▶ [Task description]: Please report how many lines of the data below contain the word "label" with matching case, and give only the number.

*** Opening of Excerpted data ***

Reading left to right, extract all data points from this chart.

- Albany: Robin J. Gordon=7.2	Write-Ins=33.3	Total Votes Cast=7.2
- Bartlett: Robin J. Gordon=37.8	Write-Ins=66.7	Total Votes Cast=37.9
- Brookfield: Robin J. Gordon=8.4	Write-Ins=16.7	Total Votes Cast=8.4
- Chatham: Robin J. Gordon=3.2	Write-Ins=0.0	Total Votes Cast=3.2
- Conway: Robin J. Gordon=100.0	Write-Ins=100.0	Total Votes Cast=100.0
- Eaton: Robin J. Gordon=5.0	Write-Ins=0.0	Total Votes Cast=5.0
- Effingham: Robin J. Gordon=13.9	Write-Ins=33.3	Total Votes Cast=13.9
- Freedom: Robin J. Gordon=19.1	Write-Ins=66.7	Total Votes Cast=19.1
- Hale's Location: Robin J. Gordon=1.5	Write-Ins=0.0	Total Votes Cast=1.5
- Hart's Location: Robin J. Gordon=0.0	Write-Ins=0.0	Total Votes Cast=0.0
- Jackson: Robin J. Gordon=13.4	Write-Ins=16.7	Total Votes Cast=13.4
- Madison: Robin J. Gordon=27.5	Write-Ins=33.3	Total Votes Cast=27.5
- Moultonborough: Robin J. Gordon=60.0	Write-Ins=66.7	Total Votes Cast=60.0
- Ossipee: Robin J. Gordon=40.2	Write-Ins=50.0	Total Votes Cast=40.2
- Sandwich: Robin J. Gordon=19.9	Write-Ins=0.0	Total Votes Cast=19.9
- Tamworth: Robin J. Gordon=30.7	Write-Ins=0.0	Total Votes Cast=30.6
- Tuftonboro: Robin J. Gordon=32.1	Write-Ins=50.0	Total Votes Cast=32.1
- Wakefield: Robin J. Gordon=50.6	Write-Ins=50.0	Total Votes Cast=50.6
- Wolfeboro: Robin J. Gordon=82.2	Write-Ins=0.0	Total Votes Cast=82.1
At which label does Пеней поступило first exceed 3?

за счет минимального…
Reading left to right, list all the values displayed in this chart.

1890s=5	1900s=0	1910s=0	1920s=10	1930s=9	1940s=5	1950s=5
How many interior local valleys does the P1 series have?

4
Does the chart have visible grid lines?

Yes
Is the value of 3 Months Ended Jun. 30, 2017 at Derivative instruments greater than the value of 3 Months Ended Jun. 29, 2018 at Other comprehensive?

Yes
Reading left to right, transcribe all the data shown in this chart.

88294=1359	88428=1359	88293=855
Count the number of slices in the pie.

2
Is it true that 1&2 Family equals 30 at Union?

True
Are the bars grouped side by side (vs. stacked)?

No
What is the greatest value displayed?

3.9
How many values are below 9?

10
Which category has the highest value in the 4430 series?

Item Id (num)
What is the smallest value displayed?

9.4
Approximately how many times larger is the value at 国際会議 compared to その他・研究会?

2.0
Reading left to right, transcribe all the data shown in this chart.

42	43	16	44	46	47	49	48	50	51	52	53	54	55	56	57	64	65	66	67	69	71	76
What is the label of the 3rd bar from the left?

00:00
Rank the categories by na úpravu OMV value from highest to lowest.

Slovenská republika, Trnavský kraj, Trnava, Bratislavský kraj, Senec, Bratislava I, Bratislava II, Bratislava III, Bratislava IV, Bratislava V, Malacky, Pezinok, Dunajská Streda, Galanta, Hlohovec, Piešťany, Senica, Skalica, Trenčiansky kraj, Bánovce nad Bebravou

*** Close of Excerpted data ***

▶ [Answer box]: 2